Distributed Time
The pattern: there is no global clock in distributed systems. Wall clocks drift, NTP can jump, leap seconds exist. Logical clocks (Lamport, vector) capture happens-before without requiring synchronized time. Hybrid logical clocks combine wall + logical for the best of both.
The trade-off: wall-clock simplicity vs. correctness under skew. Wall clocks are convenient and human-readable but lie. Logical clocks are correct but harder to reason about. Spanner’s TrueTime uses atomic clocks + GPS to bound wall-clock uncertainty — a wildly expensive solution that buys you global serializable transactions. Most systems pick somewhere in between, accepting bounded inconsistency.
[Deepen Year 2 Phase 8 — implement a Lamport clock in 15 lines of Go; reason about happens-before for concurrent events.]
Related patterns
- Consensus — Raft terms and Paxos ballots are logical clocks dressed up as protocol state.

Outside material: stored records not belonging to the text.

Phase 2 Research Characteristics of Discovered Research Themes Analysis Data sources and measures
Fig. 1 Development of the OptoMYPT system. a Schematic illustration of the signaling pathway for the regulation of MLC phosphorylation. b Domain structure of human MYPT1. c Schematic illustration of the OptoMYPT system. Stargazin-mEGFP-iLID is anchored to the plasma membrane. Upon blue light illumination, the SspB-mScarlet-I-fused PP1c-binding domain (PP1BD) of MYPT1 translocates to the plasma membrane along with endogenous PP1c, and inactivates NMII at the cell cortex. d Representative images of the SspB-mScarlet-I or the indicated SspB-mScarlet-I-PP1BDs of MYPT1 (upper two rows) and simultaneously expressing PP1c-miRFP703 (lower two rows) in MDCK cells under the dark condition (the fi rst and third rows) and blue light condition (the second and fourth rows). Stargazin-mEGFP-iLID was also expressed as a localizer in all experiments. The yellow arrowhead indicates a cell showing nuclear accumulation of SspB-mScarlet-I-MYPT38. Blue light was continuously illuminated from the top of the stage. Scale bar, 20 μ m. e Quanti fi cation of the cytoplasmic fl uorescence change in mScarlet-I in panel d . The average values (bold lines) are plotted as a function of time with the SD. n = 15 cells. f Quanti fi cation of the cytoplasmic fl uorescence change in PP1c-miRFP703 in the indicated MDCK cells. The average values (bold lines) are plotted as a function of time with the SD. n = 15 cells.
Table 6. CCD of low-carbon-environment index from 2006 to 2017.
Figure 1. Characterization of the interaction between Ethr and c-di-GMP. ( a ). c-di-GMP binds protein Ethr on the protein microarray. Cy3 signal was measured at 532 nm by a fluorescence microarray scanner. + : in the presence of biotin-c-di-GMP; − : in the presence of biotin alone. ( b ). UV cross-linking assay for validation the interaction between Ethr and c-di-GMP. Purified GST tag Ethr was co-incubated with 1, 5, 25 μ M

- CAP and PACELC — TrueTime is the trick that buys Spanner its PC/EC posture without paying full coordination per write.
- Eventual consistency — “last-write-wins” is only well-defined relative to some clock; usually the wrong one.
- CRDTs — vector clocks and version vectors are the merge metadata.
- Write-ahead logging — LSN / log offsets are the practical logical clock for a single replica chain.
First touched in Year 2 Phase 8 via DDIA Ch. 8; the Lamport-clock-in-Go exercise is what makes happens-before stop being a vibe.